< murrayn>
Is there a reason -O2 is specifically enabled in configure with --enable-debug? Should this not be -Og?
< gmaxwell>
sipa: linked on your SHANI pr is an implementation where someone else noticed the throuput/latency relationship that I noticed.. they also do a 4way and it's faster (by a small amount) than 2-way.
< gmaxwell>
they get 18% speedup for 2way over 1way, and 21% for 4-way over two-way.
< gmaxwell>
I'm not sure if that difference is even worth it, though perhaps throughput might increase for later cpus.
< sipa>
interesting, i'll try that too
< gmaxwell>
Their implementation might be interesting to look at to see if they had some smarter way of dealing with register pressure.
< sipa>
another remarkable thing i noticed: the speedup of 64-specialized shani over variable length shani was close to 2x
< sipa>
far higher than the ratio observed elsewhere
< sipa>
gmaxwell: from what i can see it's just interleaving
< gmaxwell>
(presumably register churn is why their attempt at 8-way was slower 2/4 way)
< gmaxwell>
sipa: The 64-specialized saves expander work, which I guess isn't as fast with shani? or maybe it's just that shani is faster so calling overhead (which the specialized reduces) matters more?
< provoostenator>
Memory management is a pain. I have a device with 1 GB RAM, trying to squeeze as much as possible out of it during IBD. Without swap, if I set it slight too high, it crashes when dbcache gets too large. With swap, it starts using the swap, which presumably defeats the purpose. Is there any way to _have_ swap but prevent dbcache from using it?
< gmaxwell>
provoostenator: I doubt swapping is actually defeating the purpose, at least if it isn't doing it heavily.
< gmaxwell>
The data that gets swapped is infrequently used stuff first...
< sipa>
gmaxwell: SHANI has special instructions both for expansion and transform
< provoostenator>
It indeed didn't seem very slow, so maybe it's not too bad in practice then. 450 MB dbcache (with maxmempool=5) seems about the max without swap.
< sipa>
gmaxwell: 4-way seems a bit slower here, but that may be due to less than perfectly interleaved code being emitted
< provoostenator>
I have a new theory as to why my aggresive pruning IBD branch is _slower_ than master. Namely that dirty CCoinsCacheEntry read/write doesn't perform well for very large cache sizes. See See also https://github.com/bitcoin/bitcoin/pull/12404#issuecomment-395998702
< provoostenator>
(theory, still have to measure this)
< phantomcircuit>
sipa, does flushing the cache still remove everything?
< sipa>
yes
< phantomcircuit>
sipa, and there's no way to flush "upto block x" right?
< sipa>
phantomcircuit: indeed, because there may have been entries created before x, but spent after x, which wouldn't be present on disk
< sipa>
it is possible with the non-atomic flushing since 0.15 (which writes to disk a range of blocks rather than a single up-to-x point)

» **WORKING DATA**:
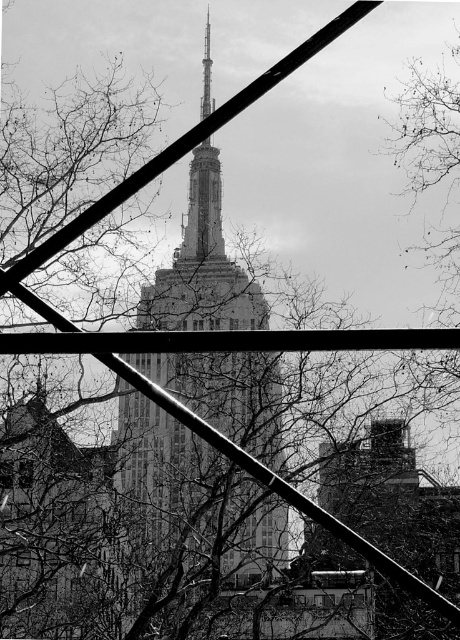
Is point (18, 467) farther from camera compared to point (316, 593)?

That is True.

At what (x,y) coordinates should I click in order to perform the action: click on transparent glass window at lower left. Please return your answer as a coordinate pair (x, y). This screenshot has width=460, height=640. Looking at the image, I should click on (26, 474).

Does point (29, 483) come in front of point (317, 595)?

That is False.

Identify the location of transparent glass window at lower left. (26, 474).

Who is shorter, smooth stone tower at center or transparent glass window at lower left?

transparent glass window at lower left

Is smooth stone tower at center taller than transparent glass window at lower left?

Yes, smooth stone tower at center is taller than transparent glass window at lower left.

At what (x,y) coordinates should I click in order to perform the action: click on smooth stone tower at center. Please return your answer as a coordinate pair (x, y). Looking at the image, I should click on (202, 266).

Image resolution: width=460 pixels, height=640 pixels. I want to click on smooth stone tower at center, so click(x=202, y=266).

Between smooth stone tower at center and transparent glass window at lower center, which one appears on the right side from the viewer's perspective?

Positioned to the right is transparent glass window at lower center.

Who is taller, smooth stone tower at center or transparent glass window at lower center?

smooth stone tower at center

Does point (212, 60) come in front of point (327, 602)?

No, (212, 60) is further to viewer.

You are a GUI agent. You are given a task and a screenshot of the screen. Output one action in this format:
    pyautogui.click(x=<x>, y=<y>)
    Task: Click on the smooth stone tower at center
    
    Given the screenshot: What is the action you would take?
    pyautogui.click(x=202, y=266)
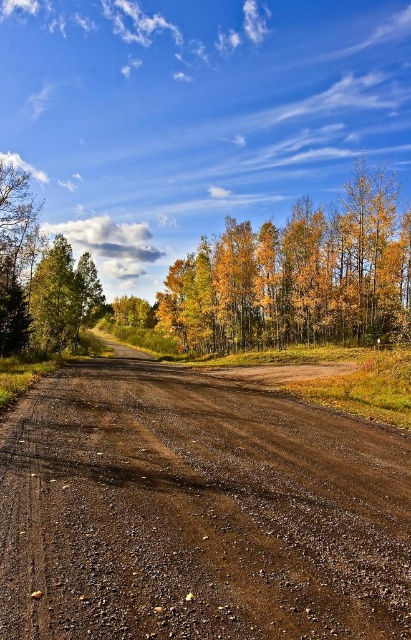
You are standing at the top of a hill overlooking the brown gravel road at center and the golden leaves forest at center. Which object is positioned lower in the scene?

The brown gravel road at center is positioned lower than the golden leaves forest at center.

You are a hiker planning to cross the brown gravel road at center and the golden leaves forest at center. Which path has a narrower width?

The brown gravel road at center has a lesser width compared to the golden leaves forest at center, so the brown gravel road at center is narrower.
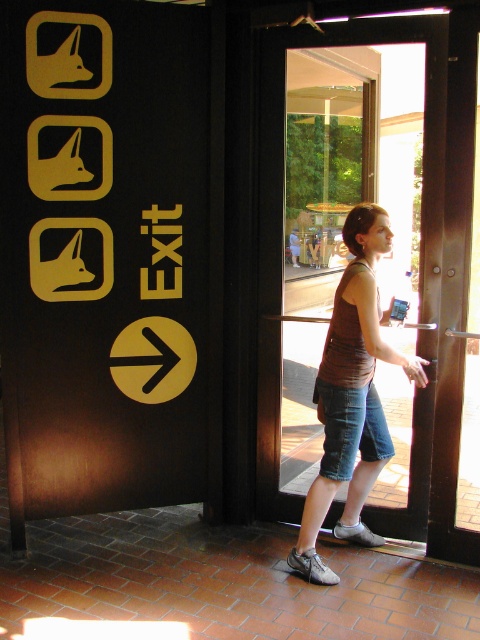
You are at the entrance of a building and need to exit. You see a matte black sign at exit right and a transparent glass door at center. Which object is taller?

» **STUDY QUESTIONS**:
1/ List every nickname that posts in the chat log about SHA-NI and dbcache.
2/ In the records, reproduce the lines running from the line with "You are standing" up to and including the line with "The brown gravel road at center is positioned".

» **SOLUTION LIST**:
1/ murrayn, gmaxwell, sipa, provoostenator, phantomcircuit

2/
You are standing at the top of a hill overlooking the brown gravel road at center and the golden leaves forest at center. Which object is positioned lower in the scene?

The brown gravel road at center is positioned lower than the golden leaves forest at center.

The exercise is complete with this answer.